DATA FOR THE TASK: Begin

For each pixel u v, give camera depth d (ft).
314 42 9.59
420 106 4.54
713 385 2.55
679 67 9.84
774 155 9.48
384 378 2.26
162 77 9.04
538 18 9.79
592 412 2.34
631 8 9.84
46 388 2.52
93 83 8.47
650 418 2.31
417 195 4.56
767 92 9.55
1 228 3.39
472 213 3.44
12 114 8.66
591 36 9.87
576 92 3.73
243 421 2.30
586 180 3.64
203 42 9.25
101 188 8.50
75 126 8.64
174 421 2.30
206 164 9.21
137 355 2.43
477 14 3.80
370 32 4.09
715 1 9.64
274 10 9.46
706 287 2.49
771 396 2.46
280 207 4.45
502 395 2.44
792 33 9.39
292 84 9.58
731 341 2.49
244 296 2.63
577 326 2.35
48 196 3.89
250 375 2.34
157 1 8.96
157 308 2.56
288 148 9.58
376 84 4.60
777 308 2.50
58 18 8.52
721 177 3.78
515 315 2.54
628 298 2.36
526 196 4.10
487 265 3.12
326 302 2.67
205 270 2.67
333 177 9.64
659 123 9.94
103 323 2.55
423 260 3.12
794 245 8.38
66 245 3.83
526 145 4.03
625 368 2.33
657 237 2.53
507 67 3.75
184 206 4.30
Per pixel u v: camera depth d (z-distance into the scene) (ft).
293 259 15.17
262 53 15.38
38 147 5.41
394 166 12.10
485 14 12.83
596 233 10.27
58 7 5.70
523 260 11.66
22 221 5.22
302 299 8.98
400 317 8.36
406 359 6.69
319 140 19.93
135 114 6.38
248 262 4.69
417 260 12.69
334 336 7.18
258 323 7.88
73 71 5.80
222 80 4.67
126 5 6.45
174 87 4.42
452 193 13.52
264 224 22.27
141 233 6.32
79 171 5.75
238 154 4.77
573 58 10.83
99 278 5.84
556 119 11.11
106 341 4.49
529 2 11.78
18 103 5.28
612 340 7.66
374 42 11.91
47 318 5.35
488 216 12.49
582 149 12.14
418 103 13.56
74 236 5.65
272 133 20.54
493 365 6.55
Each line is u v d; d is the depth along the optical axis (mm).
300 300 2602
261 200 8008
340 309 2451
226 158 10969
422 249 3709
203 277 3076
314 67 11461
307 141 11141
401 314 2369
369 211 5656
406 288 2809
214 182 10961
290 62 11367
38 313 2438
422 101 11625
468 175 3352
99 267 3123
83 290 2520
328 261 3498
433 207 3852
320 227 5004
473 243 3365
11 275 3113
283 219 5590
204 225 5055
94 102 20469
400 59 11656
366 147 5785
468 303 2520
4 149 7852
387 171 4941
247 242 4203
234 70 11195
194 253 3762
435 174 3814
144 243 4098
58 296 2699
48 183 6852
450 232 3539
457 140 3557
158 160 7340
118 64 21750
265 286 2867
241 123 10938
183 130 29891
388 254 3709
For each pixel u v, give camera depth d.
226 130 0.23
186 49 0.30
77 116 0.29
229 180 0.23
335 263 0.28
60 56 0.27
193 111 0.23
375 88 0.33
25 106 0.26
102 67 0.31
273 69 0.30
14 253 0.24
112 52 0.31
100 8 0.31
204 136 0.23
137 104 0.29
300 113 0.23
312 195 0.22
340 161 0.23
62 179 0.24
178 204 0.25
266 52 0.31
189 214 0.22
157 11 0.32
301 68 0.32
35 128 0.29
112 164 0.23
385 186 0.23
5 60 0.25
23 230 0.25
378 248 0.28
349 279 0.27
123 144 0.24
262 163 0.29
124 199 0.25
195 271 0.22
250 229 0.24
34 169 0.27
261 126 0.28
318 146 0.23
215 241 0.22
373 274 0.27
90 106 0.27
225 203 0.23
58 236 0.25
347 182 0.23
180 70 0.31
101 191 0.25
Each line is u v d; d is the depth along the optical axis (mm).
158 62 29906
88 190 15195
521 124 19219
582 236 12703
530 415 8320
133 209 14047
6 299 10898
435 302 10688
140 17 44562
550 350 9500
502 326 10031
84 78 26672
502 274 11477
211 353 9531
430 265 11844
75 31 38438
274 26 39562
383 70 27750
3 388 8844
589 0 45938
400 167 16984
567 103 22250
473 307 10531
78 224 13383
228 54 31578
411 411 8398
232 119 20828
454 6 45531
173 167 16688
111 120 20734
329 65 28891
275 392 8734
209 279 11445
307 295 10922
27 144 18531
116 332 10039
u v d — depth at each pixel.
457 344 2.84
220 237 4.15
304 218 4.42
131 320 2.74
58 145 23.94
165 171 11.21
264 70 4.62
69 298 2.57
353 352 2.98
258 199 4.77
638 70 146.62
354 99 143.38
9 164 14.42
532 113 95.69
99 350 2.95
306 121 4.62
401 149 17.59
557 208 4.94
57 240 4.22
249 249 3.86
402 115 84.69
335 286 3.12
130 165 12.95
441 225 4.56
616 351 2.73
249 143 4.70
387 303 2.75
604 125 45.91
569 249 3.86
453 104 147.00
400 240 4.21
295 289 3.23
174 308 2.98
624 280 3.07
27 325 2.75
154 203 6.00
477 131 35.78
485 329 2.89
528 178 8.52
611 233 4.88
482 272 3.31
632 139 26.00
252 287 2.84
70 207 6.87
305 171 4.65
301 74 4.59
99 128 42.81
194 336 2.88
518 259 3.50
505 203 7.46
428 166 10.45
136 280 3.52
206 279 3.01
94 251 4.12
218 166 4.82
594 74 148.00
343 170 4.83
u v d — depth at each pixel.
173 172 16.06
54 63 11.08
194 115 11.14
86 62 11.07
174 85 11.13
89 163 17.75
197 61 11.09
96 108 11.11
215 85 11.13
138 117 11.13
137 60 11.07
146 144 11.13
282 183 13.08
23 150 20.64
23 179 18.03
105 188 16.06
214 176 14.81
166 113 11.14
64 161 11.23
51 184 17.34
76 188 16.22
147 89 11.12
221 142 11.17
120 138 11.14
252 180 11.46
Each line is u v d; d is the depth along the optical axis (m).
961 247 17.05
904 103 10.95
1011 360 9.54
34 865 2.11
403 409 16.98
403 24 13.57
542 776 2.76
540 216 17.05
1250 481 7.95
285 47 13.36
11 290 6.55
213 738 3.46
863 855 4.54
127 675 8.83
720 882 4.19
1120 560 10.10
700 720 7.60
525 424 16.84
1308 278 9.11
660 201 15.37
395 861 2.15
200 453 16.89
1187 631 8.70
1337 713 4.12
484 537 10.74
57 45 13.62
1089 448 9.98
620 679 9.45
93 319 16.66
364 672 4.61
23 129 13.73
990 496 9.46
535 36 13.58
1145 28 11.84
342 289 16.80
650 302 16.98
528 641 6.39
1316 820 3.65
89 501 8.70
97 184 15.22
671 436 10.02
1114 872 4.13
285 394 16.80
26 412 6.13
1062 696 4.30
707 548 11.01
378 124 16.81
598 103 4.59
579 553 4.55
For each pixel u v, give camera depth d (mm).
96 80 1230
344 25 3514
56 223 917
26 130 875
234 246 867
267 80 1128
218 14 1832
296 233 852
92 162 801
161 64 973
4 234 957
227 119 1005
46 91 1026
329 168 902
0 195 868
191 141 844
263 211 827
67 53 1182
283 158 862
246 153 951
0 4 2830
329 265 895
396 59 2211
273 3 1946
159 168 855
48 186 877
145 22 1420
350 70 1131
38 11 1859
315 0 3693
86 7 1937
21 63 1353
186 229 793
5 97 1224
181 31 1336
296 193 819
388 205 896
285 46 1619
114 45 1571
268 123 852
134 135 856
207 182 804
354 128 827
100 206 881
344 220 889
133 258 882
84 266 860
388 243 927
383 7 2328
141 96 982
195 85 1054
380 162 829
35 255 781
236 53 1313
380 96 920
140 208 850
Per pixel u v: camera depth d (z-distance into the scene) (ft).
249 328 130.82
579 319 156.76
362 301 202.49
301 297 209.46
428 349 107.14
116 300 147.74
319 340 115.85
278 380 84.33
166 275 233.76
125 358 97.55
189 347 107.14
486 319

DATA FOR THE TASK: End

*TASK BRIEF*. Look through the records and copy down every line that holds "give".

*EXERCISE OUTPUT*.
For each pixel u v, give camera depth d (ft).
For each pixel u v, give camera depth d.
For each pixel u v, give camera depth d (mm).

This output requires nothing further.